### YOUR GOAL
From the line with "right shoulder: (477, 564)" through the line with "right eye: (876, 425)", repeat the entries verbatim, both end lines included, and add nothing.

### DATA EXTRACTS
◇ ◇ ◇

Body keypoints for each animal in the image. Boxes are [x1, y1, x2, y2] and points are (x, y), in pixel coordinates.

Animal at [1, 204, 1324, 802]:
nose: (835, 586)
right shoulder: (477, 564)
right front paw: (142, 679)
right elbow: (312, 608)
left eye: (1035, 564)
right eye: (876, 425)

◇ ◇ ◇

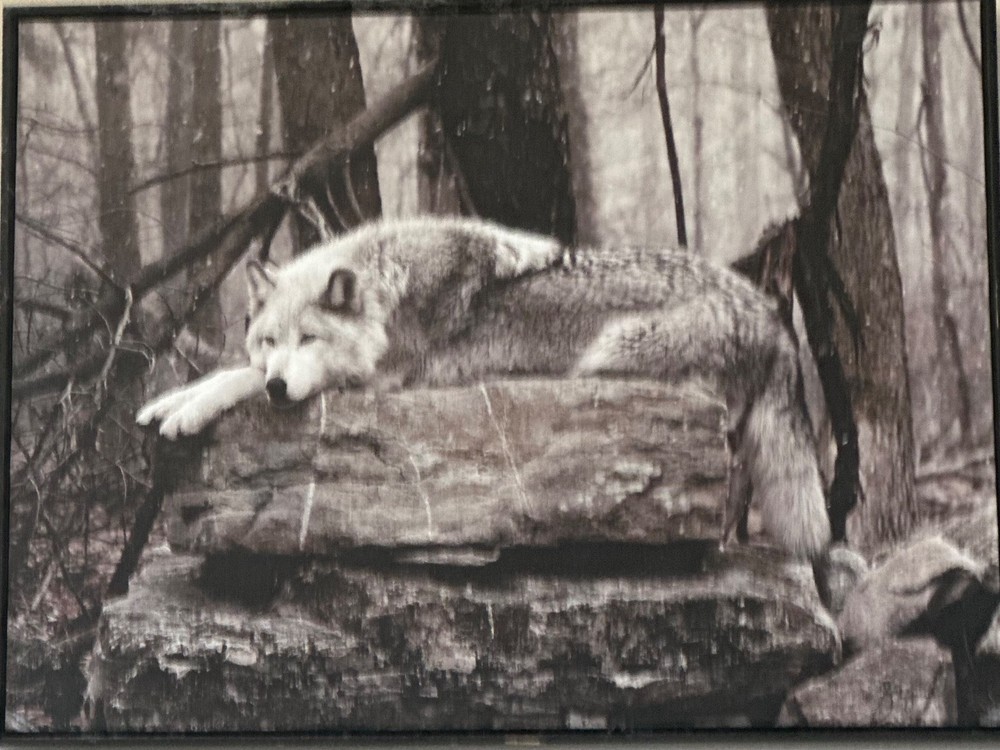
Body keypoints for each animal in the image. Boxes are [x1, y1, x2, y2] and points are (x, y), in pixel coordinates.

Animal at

◇ ◇ ◇

### RESULT FOR THIS TASK
right shoulder: (477, 564)
right front paw: (142, 679)
right elbow: (312, 608)
left eye: (1035, 564)
right eye: (876, 425)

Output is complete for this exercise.